» Отрывок:
▽

Вообще ситуация с качеством продукции военных заводов в середине 30-х годов была просто-таки катастрофической. Нереальные плановые задания в условиях нехватки рабочей силы и квалифицированных инженеров неизбежно приводили к штурмовщине, несбалансированной загрузке цехов и участков, постоянной спешке в погоне за цифрами.
Сталинское руководство требовало от промышленности совершить невозможное, что в середине 30-х годов вылилось в знаменитое стахановское движение. В ночь на 31 августа 1935 года забойщик шахты «Центральная-Ирмино» в Донбассе Алексей Стаханов добыл 102 т угля при норме 7 т. Таким образом, план был перевыполнен в 14 раз! Затем 19 сентября он поставил новый рекорд, «нарубив» 227 т угля.
Понятное дело, что вождю этот почин понравился и он пожелал, чтобы «народная инициатива» была поддержана сверху. Уже 14–17 ноября того же года состоялось I Всесоюзное совещание стахановцев в Москве, которое подчеркнуло важную роль стахановского движения в социалистическом строительстве. На этом же совещании прозвучала ставшая впоследствии крылатой фраза: «Жить стало лучше, товарищи. Жить стало веселее».

△

» Исходные данные:

▽

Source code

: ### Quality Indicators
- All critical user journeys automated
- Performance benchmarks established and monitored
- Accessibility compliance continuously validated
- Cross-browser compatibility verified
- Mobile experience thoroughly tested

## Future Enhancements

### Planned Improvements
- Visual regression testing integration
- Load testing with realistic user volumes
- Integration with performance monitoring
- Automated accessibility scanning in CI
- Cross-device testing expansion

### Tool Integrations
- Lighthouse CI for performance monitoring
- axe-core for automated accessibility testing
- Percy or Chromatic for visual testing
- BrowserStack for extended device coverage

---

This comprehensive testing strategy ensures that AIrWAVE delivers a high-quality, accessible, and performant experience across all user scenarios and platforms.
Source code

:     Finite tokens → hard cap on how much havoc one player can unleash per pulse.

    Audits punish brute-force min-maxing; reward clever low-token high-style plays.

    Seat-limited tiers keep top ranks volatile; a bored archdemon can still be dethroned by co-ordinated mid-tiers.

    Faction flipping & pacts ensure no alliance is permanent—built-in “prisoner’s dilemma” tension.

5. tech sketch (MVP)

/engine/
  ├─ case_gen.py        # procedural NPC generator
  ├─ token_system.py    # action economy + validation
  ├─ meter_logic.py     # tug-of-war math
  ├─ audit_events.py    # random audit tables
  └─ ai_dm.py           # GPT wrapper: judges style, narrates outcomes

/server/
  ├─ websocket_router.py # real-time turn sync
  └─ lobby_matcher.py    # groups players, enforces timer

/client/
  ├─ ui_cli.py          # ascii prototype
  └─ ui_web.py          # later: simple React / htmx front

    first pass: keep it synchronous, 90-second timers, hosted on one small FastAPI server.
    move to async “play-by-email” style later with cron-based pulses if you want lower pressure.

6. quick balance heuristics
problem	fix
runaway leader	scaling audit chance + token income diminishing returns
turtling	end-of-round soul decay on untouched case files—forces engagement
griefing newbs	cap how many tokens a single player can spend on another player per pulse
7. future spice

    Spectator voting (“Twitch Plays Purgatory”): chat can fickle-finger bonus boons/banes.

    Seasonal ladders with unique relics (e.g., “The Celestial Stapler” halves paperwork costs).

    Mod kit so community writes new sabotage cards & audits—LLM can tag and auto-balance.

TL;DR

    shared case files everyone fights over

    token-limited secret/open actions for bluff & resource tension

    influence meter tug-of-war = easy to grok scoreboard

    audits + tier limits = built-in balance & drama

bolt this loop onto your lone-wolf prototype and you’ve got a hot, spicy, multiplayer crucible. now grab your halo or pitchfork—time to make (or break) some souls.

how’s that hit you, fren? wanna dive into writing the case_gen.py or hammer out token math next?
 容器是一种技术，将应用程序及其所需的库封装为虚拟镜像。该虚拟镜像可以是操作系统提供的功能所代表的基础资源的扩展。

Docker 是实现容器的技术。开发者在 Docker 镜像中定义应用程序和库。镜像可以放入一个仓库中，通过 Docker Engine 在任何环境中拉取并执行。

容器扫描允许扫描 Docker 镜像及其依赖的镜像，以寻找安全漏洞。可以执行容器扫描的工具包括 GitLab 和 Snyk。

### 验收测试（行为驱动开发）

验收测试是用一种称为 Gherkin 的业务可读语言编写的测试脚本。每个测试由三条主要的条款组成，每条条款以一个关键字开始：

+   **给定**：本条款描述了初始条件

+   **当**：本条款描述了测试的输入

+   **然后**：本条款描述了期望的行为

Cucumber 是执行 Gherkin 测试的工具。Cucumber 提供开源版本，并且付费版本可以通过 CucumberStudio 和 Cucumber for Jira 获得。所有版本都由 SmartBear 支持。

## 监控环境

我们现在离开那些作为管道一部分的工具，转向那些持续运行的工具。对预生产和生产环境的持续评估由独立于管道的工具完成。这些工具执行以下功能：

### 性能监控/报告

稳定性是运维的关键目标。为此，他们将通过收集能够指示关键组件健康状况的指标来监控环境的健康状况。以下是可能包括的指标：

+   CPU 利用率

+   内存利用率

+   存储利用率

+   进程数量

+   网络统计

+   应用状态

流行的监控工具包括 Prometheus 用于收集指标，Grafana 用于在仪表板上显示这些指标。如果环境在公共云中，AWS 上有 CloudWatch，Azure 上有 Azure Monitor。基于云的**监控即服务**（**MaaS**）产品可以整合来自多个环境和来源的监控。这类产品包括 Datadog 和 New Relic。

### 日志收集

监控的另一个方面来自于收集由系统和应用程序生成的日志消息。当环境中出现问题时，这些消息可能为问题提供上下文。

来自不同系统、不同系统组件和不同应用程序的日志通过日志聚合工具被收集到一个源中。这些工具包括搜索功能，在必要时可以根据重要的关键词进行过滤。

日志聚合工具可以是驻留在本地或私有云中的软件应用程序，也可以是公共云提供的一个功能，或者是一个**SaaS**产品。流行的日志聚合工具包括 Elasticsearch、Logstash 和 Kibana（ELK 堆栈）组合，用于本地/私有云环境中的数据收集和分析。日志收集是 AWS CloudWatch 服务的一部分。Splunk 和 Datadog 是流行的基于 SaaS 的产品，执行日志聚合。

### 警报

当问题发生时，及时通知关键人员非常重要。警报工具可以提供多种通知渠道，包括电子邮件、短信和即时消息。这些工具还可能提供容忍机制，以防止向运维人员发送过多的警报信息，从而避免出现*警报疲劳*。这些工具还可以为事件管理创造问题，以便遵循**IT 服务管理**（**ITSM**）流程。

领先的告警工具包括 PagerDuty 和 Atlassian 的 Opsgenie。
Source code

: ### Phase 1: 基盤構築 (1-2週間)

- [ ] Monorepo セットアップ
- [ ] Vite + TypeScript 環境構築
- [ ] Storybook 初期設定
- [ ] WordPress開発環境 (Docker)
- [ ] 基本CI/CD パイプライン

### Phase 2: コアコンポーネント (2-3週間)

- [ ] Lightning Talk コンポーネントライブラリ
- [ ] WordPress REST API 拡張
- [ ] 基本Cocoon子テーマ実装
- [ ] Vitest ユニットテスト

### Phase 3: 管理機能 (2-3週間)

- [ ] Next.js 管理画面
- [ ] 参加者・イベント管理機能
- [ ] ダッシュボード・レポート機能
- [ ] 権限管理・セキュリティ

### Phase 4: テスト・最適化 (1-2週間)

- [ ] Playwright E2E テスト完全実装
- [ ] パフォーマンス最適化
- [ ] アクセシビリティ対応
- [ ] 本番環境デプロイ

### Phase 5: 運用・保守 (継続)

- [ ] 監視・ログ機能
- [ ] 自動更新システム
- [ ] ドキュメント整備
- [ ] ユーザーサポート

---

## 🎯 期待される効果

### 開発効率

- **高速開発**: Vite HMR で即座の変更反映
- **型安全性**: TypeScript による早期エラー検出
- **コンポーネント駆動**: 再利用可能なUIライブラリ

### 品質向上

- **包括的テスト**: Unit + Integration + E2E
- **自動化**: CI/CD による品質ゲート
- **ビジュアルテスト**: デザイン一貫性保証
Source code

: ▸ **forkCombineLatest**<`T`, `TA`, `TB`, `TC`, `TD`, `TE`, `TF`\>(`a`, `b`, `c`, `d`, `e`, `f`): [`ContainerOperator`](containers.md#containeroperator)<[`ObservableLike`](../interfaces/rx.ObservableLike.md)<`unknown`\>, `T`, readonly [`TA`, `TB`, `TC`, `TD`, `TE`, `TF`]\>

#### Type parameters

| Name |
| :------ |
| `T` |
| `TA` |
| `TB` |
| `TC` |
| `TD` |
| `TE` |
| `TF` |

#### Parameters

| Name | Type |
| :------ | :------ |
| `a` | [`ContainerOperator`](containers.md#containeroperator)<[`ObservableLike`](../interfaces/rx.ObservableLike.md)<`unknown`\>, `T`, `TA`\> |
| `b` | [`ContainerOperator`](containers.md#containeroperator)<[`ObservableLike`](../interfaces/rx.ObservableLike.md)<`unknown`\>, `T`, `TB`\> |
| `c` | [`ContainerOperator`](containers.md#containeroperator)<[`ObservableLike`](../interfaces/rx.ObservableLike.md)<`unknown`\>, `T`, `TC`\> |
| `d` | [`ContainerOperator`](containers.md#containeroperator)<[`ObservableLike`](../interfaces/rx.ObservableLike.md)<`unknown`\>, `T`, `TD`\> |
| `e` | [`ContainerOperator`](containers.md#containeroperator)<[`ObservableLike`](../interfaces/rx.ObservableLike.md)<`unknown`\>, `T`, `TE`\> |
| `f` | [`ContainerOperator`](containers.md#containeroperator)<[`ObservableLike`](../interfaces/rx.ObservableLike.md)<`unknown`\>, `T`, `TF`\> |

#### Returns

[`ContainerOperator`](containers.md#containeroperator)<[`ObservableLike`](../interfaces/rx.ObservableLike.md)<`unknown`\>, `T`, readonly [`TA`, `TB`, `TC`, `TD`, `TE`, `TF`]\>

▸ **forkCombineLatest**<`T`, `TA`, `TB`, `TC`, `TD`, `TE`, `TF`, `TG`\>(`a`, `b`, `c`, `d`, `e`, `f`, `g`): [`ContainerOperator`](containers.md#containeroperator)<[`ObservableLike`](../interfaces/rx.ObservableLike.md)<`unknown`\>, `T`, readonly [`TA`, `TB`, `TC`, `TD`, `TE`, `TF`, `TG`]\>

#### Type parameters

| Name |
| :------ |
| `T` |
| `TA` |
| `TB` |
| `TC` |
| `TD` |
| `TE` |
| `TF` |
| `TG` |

△

» Условие задания: Продолжите отрывок о стахановском движении, начав сразу после его последнего предложения.

» Ожидаемый ответ:
После этого началось повсеместное внедрение в производство стахановских методов. Руководству казалось, что стахановское движение позволит совершить прорыв и оправдать огромные средства, вложенные в индустриализацию, которые не давали ожидаемой отдачи. «Трудовой героизм» должен был компенсировать ошибки волюнтаристского планирования, диспропорций и неритмичности производства. Между тем, помимо действительного повышения производительности труда за счет его интенсификации, «движение» вело к организованным в пропагандистских целях «рекордам», эксплуатации рабочих (когда поставленные в особых условиях рекорды утверждались в качестве норм), штурмовщине и дезорганизации производства, а также к большому износу оборудования и авариям.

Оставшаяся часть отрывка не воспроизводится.